We can precisely encode a specific absolute position by placing a binary marker based on the m-sequence on the encoder scale. When the readers read these binary markers one by one in a given order from the starting point, the coding sequence they form in the memory presents a unique feature. With this unique location code value as the search address, we can quickly find and obtain the detailed location information of each location in the pre-built database so as to effectively enable the function of ranging transmission.
3.3. Coder Bar Grid Description
First, an understanding of the basic composition of the reader is required. Inside the U-shaped reading wharf, a laser transmitter is installed on one side, and a laser receiver is installed on the other side [
13,
14,
15]. The laser transmitter emits a steady beam, which travels through a specific path and is finally received by the corresponding laser receiver. When the receiver successfully receives the beam, it converts this signal into a digital signal to read the data.
When the reader is installed on the ruler track, it begins to efficiently read data. A key element in this process is the light-tight encoder. Different areas on the encoder scale have different effects on the beam. When the beam from the laser transmitter is blocked by one side of the encoder, the laser receiver cannot receive the optical signal, and the digital signal “0” is output.

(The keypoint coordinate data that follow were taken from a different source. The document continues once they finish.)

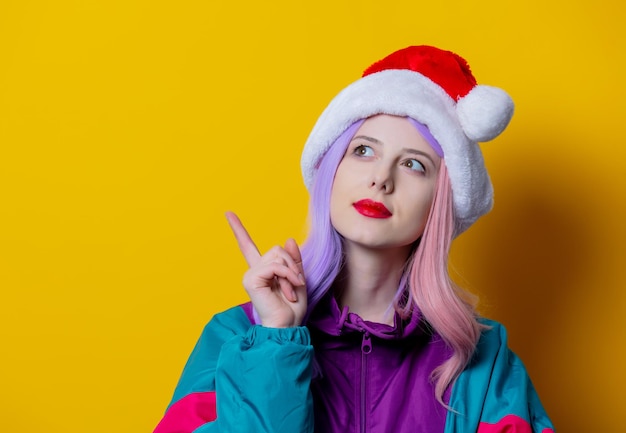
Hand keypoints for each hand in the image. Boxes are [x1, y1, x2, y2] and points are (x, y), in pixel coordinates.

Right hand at [225, 211, 306, 327]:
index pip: (248, 246)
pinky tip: (289, 290)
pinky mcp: (251, 280)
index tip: (228, 213)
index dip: (238, 229)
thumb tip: (288, 238)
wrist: (287, 328)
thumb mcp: (298, 279)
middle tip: (296, 283)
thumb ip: (293, 260)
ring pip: (278, 254)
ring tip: (291, 289)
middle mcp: (253, 271)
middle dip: (292, 264)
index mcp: (263, 271)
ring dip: (291, 272)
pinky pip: (275, 266)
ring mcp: (250, 275)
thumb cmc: (292, 309)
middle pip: (277, 249)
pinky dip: (288, 275)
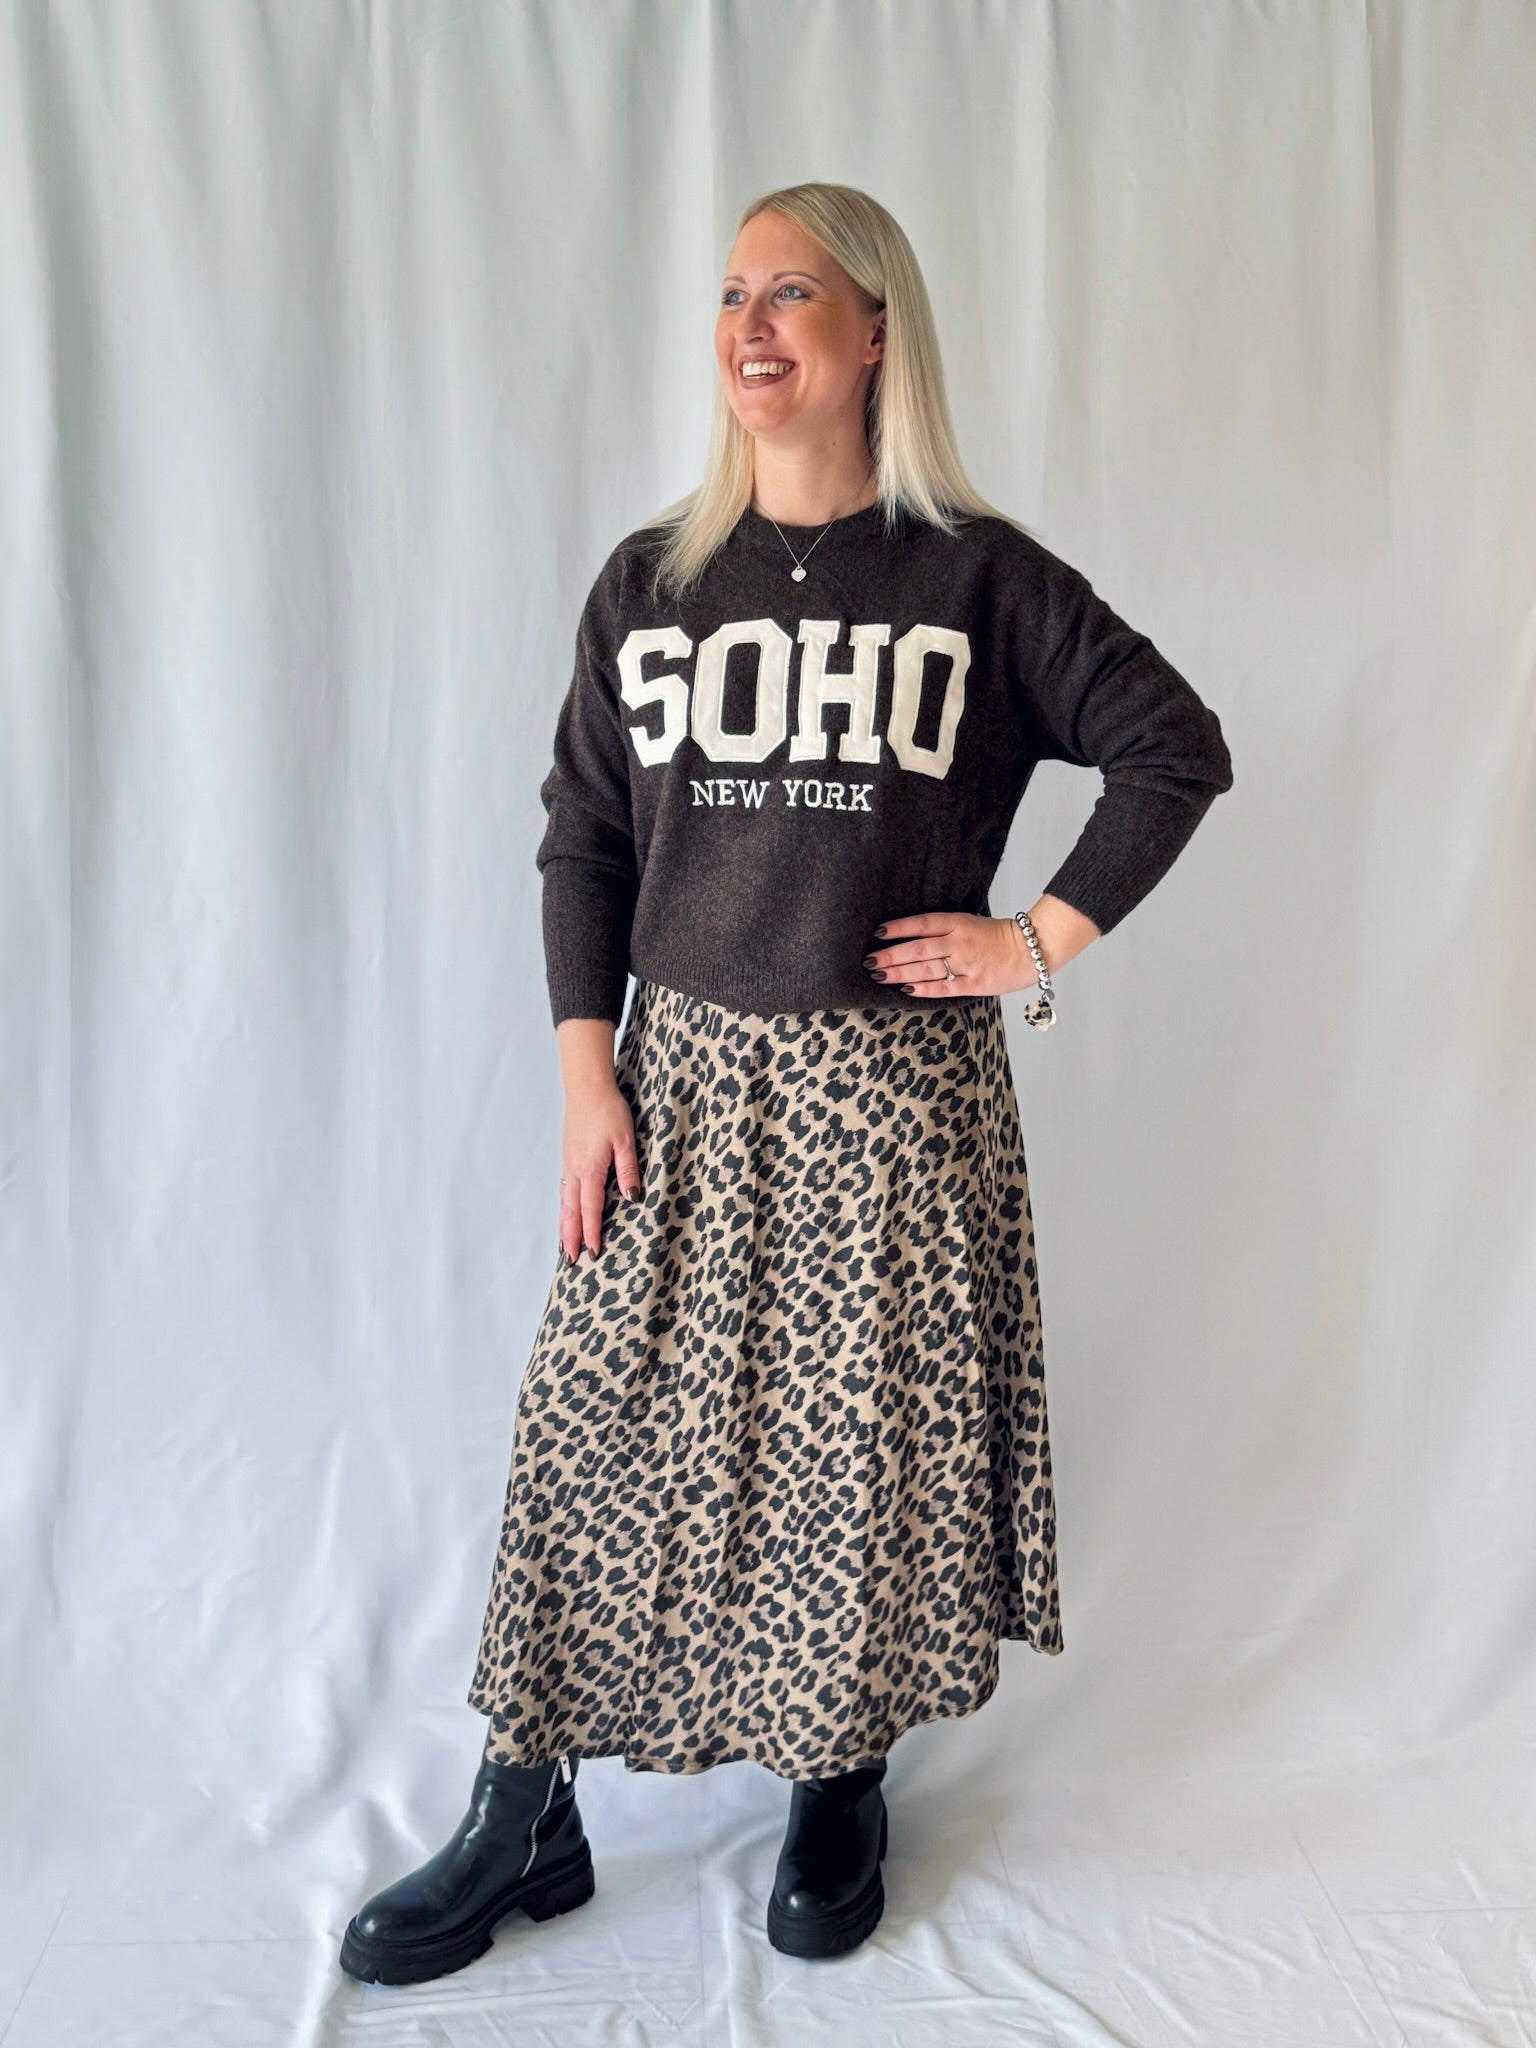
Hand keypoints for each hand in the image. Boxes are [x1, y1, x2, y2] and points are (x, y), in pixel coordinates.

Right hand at [557, 1079, 641, 1263]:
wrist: (586, 1087)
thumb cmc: (608, 1110)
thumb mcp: (625, 1140)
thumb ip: (628, 1170)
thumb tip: (631, 1198)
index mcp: (590, 1169)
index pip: (590, 1208)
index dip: (591, 1232)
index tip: (592, 1253)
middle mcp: (575, 1171)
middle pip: (571, 1212)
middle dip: (570, 1238)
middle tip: (570, 1262)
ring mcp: (568, 1164)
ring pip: (565, 1203)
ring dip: (564, 1226)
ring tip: (563, 1246)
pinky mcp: (568, 1157)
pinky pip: (564, 1190)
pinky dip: (564, 1208)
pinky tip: (566, 1213)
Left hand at [863, 897, 1099, 997]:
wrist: (1031, 950)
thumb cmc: (997, 935)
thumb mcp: (970, 921)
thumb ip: (943, 928)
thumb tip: (910, 934)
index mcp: (959, 922)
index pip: (923, 923)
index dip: (899, 928)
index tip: (878, 932)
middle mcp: (960, 943)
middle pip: (918, 949)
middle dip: (890, 955)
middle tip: (870, 961)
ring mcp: (966, 965)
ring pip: (926, 969)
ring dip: (900, 972)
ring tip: (880, 975)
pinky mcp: (974, 985)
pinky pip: (943, 988)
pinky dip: (923, 989)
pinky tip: (906, 988)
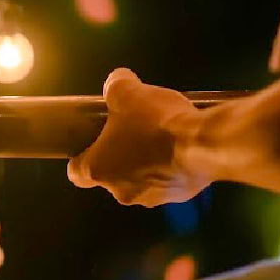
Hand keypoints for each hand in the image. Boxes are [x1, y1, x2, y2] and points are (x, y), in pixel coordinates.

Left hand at [67, 68, 210, 206]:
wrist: (203, 144)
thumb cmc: (155, 122)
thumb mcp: (128, 92)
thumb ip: (115, 86)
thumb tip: (116, 82)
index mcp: (98, 170)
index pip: (76, 172)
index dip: (81, 156)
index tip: (91, 143)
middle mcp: (121, 191)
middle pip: (111, 174)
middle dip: (119, 155)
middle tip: (131, 131)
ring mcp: (151, 198)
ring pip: (139, 179)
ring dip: (145, 162)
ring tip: (159, 136)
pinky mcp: (178, 197)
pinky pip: (166, 181)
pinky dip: (169, 167)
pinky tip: (179, 146)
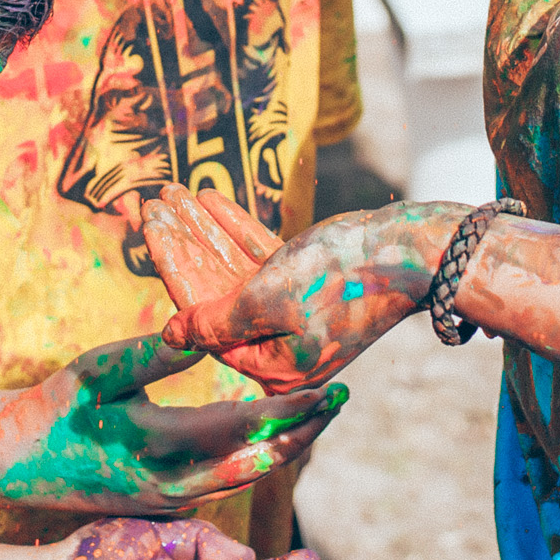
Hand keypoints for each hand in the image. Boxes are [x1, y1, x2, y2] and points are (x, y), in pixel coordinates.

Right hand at [0, 334, 345, 510]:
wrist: (18, 462)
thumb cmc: (55, 405)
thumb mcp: (99, 369)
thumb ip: (153, 354)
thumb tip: (203, 334)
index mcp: (163, 444)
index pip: (248, 427)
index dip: (293, 407)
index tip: (330, 385)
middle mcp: (176, 483)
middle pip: (261, 460)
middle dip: (305, 429)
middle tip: (342, 396)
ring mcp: (172, 500)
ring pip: (248, 475)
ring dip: (286, 445)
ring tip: (318, 412)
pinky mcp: (167, 503)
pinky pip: (228, 482)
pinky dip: (257, 456)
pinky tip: (270, 432)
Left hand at [154, 196, 463, 391]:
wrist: (412, 255)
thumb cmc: (341, 277)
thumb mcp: (268, 299)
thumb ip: (217, 318)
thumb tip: (172, 333)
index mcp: (270, 366)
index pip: (203, 314)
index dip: (172, 264)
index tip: (146, 225)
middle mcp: (281, 348)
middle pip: (215, 290)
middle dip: (183, 243)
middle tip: (151, 202)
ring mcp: (295, 317)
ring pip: (235, 271)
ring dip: (204, 231)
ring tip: (173, 193)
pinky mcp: (310, 289)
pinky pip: (262, 261)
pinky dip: (237, 231)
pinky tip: (210, 200)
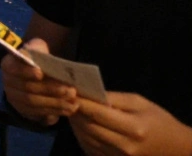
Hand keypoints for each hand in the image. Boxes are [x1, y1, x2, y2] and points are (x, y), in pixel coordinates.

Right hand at [1, 38, 77, 124]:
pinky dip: (55, 111)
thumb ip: (37, 48)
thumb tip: (38, 52)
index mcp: (8, 65)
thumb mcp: (37, 49)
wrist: (34, 77)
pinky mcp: (24, 111)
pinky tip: (70, 109)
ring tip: (74, 101)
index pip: (13, 68)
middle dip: (50, 90)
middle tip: (71, 90)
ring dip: (55, 103)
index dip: (25, 71)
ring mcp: (15, 99)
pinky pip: (39, 113)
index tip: (40, 73)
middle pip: (27, 88)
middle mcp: (8, 83)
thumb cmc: (37, 60)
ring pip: (34, 102)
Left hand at [70, 92, 191, 155]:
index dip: (80, 102)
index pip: (97, 113)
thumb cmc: (157, 120)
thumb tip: (88, 94)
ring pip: (86, 138)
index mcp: (133, 127)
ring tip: (70, 109)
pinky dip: (81, 135)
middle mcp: (124, 145)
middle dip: (74, 112)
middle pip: (88, 127)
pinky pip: (90, 148)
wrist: (174, 147)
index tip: (68, 91)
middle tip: (65, 99)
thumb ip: (113, 98)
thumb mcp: (139, 102)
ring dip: (75, 124)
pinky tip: (79, 125)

With the relative displacement of the code reader on the ruler track, the correlative laser sensor continuously passes through the holes on the ruler. The beam can pass normally when the sensor passes through these holes. At this time, the laser receiver receives the optical signal and outputs the digital signal “1”.
We follow certain rules in order to accurately depict the encoder. In encoding, “1” corresponds to the hollow part and “0” to the solid part on the ruler. In this way, the solid and hollow parts on the encoder ruler constitute a unique encoding sequence, as shown in
Table 6. In this example, the code “11100100101011” corresponds to a series of solid and hollow parts on the encoder scale.
It is worth noting that the data reading method of this laser sensor has many advantages. First, it has very high reading accuracy and can meet the needs of most application scenarios. Second, because it uses a laser as the signal transmission medium, it has a strong anti-interference ability and can operate stably in a harsh industrial environment.